Citons pêle-mêle les scandales liés à l’achat de l’avion
présidentiel, les Chantiers de l’Anoci, le Plan Takkal (lutte contre les
délestages), les Chantiers de Thiès, la Construction de routes bitumées
entre Dakar et Kaolack, la Goana (Grande offensive agricole pour la
nourriture et l’abondance), l’affaire Ségura (tentative de corruption
d’un représentant local du FMI par le président Wade en octobre 2009),
le Fesman (Festival mondial des arts nègres)...
Le présidentialisme tropical, c’est aussi imposer son fils contre vents et marées.
Malgré sa cuisante défaite aux municipales à Dakar en 2009, le prince Karim sera « promu »
à la tête d’un super-ministère chargé de l’Energie, de la Coopération
Internationale, de l’Aménagement Territorial, du Transport Aérien et des
Infrastructures. Les sénégalais ont tôt fait de le surnommer
ironiquement « Ministre du Ciel et de la Terre! » du fait de
l’étendue de ses attributions ministérielles. Dans un pays aussi pauvre
que le Sénégal, il est inadmissible qu’un ministre fût-il fils du
Président de la République, se déplace dans le cadre de ses missions à
l’étranger en jet privé affrété à prix d’or ! Qu’à cela ne tienne, au
Sénégal, la démesure était sans limite...
Sur le front social,
les principales villes du pays sont confrontées à un chômage endémique
où plus de 30% de la population active est sans emploi, désœuvrée et
livrée à elle-même.
Les délestages d’eau et d’électricité sont monnaie courante dans les centres urbains et périphériques. Les prix des denrées de premières nécessités (riz, huile, lait, pain, sucre...), ont explosé tandis que le pouvoir d’achat des sénégalais continue de s’amenuiser.
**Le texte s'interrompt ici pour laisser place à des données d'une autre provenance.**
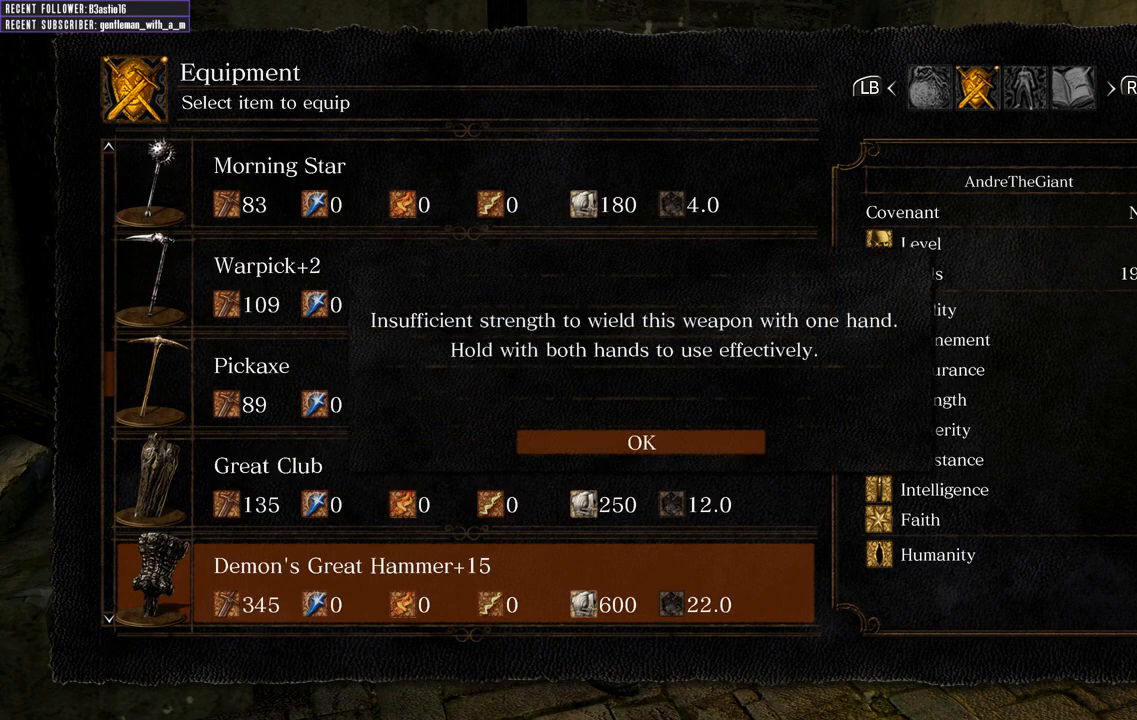
{"buttons": [], "left_stick": "center", "right_stick": "center", "events": [[67, "A", "down"], [217, "A", "up"]]}
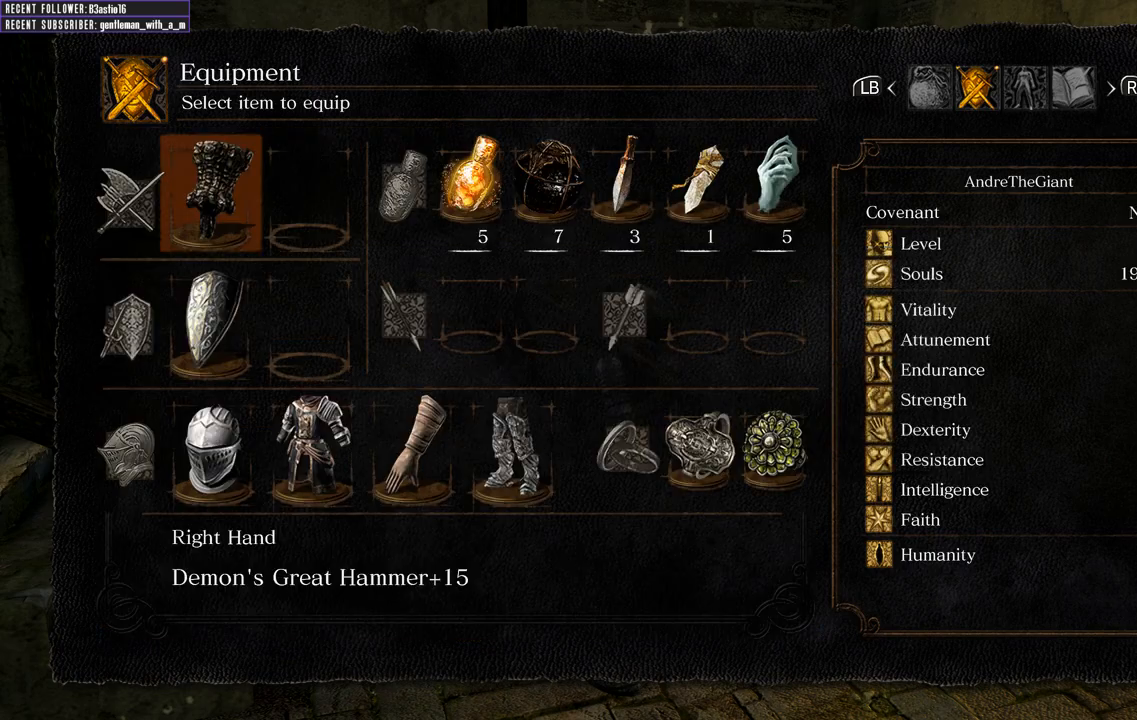
{"buttons": [], "left_stick": "center", "right_stick": "center", "events": []}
Les étudiants et les enseignants paupérisés, sont à deux doigts d’une année blanche par la faute d’un pouvoir complètement ivre et sourd aux revendications sociales.
Lors de la passation des charges à son successeur, Wade affirmera, hagard devant les journalistes « Peut-être n’ai-je pas suffisamment cerné la demande sociale... »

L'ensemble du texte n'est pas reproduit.